EA the DNA Way

EA the DNA Way

Enterprise architecture is a means of understanding an organization's DNA as well as providing a platform for innovation and experimentation.

A Matter of Influence

Shapiro says it is important to recognize how cultural and social influences play into all of the decisions around infrastructure and technology.

"Of course this is especially true in organizations that are package-centric," he says. "In these organizations, once you have looked at the desired business processes then you go out and look at applications that meet those needs or deliver those business processes, and then you leave behind a trail of data.

"Often when you buy a package you can't predict the way in which the package itself arranges the database. In our place, which has grown from a lot of acquisitions, you can't even dictate the base technology that it is on: You need these business processes, you need these to get this product to market, therefore you need this application, you get by default this data, and in this or that format. So often what you have to do to serve the need of the organization is to take that data, integrate it, and somehow analyze it and turn it into information in the language of the organization," he says.

While the approach is paying dividends for Investec, Shapiro believes there is valid research to be done on ways to make the development of the meta-model (or language of the organization) more rigorous so that organizations can be compared on this level, and to determine whether there really is such a thing as "true organizational DNA".

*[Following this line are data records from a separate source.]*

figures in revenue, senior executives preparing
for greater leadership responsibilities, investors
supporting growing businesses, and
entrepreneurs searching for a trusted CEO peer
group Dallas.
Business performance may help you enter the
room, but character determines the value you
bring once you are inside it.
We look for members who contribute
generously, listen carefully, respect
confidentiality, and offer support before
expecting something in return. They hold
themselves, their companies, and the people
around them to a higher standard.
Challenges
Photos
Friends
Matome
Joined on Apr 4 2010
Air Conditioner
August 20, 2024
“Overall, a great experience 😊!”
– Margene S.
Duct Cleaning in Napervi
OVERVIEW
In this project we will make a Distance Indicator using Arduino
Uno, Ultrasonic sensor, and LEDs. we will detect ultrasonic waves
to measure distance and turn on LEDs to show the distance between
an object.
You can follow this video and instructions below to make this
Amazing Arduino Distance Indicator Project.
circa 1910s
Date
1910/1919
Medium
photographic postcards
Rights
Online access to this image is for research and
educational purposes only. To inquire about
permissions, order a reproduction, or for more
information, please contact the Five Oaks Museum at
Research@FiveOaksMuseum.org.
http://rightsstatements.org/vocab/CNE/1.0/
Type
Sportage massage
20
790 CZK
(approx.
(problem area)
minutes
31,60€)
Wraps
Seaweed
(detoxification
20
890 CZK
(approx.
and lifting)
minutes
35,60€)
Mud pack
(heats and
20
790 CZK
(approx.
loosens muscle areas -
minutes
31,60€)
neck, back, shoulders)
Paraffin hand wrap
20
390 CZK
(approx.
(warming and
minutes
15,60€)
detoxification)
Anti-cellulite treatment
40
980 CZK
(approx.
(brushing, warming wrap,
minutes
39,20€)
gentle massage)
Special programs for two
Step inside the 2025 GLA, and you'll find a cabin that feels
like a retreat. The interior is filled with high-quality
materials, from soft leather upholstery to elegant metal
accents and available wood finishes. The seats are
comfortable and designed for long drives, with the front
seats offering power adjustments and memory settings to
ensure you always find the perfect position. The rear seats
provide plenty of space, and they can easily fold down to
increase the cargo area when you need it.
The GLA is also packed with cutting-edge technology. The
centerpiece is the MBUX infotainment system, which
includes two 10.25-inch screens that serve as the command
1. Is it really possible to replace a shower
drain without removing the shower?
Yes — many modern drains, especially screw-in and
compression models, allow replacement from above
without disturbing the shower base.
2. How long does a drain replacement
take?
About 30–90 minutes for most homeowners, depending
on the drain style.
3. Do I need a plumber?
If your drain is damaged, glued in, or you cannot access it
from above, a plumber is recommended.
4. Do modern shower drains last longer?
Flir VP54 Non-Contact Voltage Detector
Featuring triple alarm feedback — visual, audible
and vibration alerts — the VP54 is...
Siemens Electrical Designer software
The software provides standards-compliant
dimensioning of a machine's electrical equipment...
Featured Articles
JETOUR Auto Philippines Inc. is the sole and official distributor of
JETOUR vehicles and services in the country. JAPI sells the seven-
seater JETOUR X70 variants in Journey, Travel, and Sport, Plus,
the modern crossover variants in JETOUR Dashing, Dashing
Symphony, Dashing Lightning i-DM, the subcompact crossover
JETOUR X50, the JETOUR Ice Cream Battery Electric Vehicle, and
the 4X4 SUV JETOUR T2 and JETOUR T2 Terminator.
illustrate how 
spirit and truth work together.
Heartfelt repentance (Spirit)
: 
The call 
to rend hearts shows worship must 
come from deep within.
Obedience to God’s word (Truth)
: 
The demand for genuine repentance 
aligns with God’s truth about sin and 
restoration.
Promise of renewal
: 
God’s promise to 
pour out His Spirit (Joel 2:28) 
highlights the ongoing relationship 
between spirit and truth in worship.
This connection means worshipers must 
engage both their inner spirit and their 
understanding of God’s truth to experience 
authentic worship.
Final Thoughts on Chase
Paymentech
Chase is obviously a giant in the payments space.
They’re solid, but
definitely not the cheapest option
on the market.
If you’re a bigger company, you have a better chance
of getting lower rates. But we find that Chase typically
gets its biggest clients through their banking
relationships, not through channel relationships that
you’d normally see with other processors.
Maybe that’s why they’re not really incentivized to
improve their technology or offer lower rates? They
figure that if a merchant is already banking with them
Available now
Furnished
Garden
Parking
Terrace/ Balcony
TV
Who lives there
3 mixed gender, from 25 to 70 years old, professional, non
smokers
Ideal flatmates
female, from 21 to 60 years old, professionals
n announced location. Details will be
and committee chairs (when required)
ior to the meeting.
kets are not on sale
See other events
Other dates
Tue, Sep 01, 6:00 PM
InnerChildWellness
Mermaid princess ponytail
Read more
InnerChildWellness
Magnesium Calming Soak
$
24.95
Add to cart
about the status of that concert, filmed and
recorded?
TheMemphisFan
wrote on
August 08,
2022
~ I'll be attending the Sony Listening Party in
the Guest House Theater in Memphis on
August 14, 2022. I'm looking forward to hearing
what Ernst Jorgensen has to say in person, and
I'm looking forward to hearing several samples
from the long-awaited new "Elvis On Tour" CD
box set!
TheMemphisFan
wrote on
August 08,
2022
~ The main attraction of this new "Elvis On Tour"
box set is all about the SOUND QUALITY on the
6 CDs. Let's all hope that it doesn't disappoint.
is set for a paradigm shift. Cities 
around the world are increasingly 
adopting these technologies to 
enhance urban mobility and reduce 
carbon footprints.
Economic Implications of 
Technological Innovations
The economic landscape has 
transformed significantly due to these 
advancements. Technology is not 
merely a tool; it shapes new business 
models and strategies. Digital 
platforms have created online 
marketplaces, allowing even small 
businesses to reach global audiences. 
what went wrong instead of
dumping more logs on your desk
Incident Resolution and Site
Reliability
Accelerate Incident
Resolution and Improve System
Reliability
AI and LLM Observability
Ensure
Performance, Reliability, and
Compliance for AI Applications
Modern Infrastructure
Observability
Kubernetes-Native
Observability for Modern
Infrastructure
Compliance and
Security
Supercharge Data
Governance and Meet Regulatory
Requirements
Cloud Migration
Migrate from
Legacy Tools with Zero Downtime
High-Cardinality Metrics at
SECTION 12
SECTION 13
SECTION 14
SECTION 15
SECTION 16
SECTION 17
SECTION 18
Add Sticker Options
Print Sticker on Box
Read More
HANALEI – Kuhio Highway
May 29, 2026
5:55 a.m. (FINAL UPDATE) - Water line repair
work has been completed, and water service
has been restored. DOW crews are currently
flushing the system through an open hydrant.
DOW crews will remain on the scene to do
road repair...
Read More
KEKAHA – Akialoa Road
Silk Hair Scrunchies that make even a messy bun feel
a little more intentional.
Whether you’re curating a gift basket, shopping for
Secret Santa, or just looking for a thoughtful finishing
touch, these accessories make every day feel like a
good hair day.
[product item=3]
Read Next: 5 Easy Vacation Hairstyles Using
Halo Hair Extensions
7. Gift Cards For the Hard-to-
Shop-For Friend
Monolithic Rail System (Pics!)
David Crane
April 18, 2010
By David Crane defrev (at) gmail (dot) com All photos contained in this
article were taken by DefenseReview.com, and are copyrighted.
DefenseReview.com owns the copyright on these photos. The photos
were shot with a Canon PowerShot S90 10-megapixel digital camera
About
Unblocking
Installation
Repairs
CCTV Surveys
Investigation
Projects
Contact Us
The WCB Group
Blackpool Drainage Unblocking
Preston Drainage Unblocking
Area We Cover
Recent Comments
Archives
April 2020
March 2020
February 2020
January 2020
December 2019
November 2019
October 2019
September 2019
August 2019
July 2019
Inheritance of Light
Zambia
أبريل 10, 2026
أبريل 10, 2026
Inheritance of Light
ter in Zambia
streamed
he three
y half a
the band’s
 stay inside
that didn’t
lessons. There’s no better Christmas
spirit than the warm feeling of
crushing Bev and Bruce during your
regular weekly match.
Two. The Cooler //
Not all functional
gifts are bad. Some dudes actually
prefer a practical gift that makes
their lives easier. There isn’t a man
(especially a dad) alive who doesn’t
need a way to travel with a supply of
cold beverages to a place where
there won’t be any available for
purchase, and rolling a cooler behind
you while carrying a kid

In the meantime, he says CIOs should consider architecture as a set of tools they can use in a coherent manner to record the style of an organization and its culture, behaviour and organizational architecture. An enterprise architecture can be very powerful if its architects take a leaf out of the book of construction architects, he says.

"You know what architects do: they all do drawings. They often use the new 3D modelling tools to make sure that things work dynamically as well as statically, and they bring in cardboard models, they bring in samples, they do almost everything that they need to do to communicate an idea to their clients. That's what the architecture practice based in an organization should be doing.

"It is all about using whatever devices that you have at your disposal, hopefully captured in a coherent fashion, against that framework I spoke about earlier, but then you have to expose these so that discussions that need to can take place. The key feature of this approach that is different is that it's more encompassing. It recognizes the very important role that business process plays and the interplay between process and IT. So it gives a lot of prominence to the process part rather than the IT part," he says.

That is a lesson they have already learned at Investec. Shapiro says at one point the organization did a "zero base" project, which turned into a classic enterprise architecture project. All of the difficulties, he says, were there and observable: the lack of documentation, the amount of time that it took to re-establish the fundamentals of the architecture, the difficulties of documenting it in a coherent fashion, and the fact that you spend 95 percent of your time in data collection and only 5 percent doing analysis because it was not documented originally. In short, the project suffered from all of the usually complexities that come with an architecture project. What it did shine some light on was why the organization had, after years of acquisitions, ended up with six or seven CRM applications, three or four banking applications and numerous trading applications.

"You start asking the people why, and the stuff starts coming out and you always trace the most difficult roots back to the people and the attitudes that they have towards each other and why they need to hide behind their system. You can't rationalize jobs if the systems are different and all this soft politics lurks in that discussion," he says.

"It gets to the point where you just have to turn all that on its head and look at it from a different angle. And as you do that you realize how important culture and behaviour are in driving the IT agenda rather than the other way around.

"Otherwise, as you know, we all just follow the Zachman Framework [a formal and highly structured way of defining an enterprise's systems architecture] and spend our lives documenting the different layers of Zachman's diagram because he told us to."

His theme, Shapiro says, resonated in Barcelona, where numbers of people welcomed such non-classical thinking on the topic. Some might almost say it was a religious conversion.